Exactly the lines from the opening of the records through the line containing "Allowed editors: vi, vim, emacs" should be copied, with both included.

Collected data
********************
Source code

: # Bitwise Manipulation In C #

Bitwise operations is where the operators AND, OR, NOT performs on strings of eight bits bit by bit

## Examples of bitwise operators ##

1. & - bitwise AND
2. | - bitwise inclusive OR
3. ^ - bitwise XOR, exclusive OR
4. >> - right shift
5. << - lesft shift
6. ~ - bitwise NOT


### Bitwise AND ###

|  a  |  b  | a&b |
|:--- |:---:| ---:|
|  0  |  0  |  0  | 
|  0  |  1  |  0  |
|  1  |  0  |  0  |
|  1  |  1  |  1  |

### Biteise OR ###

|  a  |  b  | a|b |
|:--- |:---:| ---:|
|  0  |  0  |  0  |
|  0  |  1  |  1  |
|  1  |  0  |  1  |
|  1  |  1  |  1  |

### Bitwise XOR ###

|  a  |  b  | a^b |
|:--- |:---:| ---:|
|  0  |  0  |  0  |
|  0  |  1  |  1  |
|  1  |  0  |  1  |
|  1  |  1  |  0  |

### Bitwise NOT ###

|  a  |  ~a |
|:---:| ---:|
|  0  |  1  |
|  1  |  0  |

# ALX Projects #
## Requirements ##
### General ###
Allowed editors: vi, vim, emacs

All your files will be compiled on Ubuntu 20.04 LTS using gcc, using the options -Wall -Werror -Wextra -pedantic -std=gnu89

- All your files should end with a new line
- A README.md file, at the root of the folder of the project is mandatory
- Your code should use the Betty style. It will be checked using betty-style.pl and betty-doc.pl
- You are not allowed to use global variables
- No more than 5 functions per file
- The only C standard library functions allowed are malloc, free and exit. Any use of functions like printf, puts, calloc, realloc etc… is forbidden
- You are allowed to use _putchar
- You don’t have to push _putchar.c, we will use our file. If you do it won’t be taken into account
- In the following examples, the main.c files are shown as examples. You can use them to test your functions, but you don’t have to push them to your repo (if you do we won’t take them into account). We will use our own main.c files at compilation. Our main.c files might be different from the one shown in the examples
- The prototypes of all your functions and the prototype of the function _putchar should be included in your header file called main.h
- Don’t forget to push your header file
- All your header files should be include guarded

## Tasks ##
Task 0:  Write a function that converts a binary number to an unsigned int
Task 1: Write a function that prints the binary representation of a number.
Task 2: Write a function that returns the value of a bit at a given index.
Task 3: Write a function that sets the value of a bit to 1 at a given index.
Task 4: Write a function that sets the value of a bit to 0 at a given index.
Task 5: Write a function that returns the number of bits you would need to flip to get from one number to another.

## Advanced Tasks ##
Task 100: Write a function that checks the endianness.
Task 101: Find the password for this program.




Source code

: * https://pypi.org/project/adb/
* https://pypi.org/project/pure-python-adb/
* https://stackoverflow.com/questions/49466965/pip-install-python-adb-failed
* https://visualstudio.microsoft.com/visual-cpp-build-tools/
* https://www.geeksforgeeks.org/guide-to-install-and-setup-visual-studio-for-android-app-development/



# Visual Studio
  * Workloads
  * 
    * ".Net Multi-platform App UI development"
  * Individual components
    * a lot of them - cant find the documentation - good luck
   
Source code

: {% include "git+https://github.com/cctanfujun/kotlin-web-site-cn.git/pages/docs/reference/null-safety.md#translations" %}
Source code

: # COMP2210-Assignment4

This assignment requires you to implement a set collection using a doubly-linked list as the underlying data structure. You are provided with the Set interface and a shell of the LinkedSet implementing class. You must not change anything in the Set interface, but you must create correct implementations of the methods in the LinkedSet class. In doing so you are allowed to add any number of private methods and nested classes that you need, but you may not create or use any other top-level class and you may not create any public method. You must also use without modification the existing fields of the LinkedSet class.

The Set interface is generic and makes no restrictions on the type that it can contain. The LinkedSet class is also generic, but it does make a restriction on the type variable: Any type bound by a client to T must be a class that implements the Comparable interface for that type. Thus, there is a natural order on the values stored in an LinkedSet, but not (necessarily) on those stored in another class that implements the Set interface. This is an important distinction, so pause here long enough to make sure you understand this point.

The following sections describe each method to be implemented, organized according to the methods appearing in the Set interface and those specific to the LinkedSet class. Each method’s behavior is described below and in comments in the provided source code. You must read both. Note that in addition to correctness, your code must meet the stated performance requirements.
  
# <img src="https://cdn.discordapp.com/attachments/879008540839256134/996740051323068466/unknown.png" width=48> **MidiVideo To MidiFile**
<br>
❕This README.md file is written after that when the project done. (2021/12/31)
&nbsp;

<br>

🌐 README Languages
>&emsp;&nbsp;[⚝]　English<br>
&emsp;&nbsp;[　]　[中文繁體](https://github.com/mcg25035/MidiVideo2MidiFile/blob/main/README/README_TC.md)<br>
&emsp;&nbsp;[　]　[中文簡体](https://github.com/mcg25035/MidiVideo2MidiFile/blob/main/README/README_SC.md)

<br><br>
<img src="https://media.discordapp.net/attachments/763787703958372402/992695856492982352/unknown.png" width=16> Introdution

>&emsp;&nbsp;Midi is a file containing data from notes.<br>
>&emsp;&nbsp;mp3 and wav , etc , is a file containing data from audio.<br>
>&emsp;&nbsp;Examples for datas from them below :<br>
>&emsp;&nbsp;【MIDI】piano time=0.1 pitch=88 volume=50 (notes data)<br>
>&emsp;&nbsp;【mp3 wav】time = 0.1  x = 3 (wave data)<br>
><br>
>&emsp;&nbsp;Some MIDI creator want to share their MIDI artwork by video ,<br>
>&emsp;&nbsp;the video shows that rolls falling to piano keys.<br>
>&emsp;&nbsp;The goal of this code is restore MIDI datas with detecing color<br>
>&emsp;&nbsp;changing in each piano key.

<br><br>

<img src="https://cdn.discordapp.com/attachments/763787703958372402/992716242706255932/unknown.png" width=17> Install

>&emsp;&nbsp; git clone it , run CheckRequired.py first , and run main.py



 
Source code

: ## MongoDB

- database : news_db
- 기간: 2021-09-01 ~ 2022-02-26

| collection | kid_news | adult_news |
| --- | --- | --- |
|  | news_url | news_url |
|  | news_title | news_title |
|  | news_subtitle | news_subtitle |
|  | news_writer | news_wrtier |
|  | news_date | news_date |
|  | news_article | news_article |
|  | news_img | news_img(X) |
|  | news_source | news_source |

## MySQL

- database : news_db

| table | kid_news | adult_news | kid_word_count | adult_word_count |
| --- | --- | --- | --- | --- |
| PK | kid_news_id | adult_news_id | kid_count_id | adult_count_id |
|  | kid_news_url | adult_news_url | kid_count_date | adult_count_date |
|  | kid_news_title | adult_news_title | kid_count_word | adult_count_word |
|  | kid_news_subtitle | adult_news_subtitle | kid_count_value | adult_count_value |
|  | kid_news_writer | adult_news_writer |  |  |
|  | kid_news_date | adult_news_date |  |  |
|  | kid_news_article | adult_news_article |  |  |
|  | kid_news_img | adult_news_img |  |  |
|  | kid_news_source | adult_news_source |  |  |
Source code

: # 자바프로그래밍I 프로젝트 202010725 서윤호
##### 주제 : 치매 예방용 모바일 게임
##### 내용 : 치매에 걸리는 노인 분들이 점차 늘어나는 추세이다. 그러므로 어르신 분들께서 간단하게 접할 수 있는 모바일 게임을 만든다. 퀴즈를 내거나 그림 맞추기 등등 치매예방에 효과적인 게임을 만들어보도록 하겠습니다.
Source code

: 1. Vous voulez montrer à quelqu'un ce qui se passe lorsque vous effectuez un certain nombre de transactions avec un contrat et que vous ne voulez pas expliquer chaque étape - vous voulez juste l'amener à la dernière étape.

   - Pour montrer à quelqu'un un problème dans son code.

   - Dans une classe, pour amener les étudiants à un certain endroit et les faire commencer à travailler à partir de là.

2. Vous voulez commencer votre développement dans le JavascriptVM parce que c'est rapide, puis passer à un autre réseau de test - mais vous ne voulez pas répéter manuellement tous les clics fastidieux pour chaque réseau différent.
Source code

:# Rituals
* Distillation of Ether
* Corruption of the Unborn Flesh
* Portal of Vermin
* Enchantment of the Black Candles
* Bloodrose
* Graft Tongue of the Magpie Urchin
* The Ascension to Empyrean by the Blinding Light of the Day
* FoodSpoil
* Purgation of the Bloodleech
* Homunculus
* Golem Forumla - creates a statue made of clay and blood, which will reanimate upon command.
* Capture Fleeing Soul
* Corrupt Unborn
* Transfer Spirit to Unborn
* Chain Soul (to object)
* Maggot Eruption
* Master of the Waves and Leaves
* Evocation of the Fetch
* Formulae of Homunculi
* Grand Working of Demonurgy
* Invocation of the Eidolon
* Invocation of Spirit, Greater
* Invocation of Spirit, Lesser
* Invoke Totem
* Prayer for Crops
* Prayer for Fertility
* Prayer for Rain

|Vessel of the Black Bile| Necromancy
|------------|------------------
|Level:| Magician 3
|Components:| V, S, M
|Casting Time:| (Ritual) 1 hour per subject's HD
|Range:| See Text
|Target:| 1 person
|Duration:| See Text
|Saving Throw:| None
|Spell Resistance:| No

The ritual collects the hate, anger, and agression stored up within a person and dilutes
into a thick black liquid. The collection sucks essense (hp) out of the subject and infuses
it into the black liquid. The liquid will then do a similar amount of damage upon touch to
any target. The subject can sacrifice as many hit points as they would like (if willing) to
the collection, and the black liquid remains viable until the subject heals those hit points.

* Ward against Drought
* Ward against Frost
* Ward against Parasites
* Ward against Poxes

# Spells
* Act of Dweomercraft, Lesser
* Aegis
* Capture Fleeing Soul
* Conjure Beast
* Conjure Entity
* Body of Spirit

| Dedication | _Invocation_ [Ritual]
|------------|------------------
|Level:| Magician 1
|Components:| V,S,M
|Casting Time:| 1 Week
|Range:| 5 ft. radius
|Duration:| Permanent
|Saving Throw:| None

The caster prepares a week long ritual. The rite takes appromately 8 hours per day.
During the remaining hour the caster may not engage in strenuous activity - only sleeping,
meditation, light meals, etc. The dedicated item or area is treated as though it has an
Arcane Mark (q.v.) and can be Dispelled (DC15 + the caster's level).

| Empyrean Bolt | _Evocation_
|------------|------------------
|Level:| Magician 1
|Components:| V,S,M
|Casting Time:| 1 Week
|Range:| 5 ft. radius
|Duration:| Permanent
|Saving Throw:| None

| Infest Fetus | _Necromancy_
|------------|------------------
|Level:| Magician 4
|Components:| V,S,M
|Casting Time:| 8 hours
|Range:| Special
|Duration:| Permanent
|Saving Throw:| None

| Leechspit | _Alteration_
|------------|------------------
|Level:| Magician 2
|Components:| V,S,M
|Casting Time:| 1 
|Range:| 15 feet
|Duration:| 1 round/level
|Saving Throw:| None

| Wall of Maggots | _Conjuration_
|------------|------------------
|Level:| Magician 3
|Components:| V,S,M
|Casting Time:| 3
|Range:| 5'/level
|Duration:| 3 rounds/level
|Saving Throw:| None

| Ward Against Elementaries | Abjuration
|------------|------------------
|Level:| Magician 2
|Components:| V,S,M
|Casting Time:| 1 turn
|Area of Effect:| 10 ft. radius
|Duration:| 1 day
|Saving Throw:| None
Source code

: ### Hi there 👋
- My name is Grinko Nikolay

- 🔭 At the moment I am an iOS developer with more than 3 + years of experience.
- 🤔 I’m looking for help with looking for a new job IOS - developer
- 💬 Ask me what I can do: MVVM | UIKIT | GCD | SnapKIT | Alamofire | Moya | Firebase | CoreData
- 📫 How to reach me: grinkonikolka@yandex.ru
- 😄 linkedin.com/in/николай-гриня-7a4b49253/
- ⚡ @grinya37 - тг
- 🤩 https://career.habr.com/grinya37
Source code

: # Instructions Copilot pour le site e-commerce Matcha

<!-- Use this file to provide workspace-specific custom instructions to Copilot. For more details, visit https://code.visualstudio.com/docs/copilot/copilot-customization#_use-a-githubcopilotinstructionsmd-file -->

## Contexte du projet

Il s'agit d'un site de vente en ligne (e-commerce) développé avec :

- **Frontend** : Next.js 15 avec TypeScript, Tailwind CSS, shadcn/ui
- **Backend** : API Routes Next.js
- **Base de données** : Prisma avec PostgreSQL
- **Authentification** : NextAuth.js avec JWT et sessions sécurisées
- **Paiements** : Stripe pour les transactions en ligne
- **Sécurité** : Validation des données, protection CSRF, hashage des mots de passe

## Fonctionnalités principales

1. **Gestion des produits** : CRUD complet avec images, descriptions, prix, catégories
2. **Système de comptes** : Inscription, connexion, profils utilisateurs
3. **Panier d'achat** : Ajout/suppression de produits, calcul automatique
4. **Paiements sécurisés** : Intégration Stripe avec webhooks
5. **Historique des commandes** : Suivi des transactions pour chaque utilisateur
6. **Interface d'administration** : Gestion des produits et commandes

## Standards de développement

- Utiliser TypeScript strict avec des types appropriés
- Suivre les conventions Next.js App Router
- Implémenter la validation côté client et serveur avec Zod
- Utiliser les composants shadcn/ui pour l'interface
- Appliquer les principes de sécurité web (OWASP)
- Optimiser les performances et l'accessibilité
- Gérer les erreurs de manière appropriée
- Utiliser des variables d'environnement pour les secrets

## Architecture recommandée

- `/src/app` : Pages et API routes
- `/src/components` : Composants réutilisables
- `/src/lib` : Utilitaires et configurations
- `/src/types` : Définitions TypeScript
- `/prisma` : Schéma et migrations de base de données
********************
> **ANSWER TO THIS TASK**
Source code

: # Bitwise Manipulation In C #

Bitwise operations is where the operators AND, OR, NOT performs on strings of eight bits bit by bit

## Examples of bitwise operators ##

1. & - bitwise AND
2. | - bitwise inclusive OR
3. ^ - bitwise XOR, exclusive OR
4. >> - right shift
5. << - lesft shift
6. ~ - bitwise NOT


### Bitwise AND ###

|  a  |  b  | a&b |
|:--- |:---:| ---:|
|  0  |  0  |  0  | 
|  0  |  1  |  0  |
|  1  |  0  |  0  |
|  1  |  1  |  1  |

### Biteise OR ###

|  a  |  b  | a|b |
|:--- |:---:| ---:|
|  0  |  0  |  0  |
|  0  |  1  |  1  |
|  1  |  0  |  1  |
|  1  |  1  |  1  |

### Bitwise XOR ###

|  a  |  b  | a^b |
|:--- |:---:| ---:|
|  0  |  0  |  0  |
|  0  |  1  |  1  |
|  1  |  0  |  1  |
|  1  |  1  |  0  |

### Bitwise NOT ###

|  a  |  ~a |
|:---:| ---:|
|  0  |  1  |
|  1  |  0  |

# ALX Projects #
## Requirements ##
### General ###
Allowed editors: vi, vim, emacs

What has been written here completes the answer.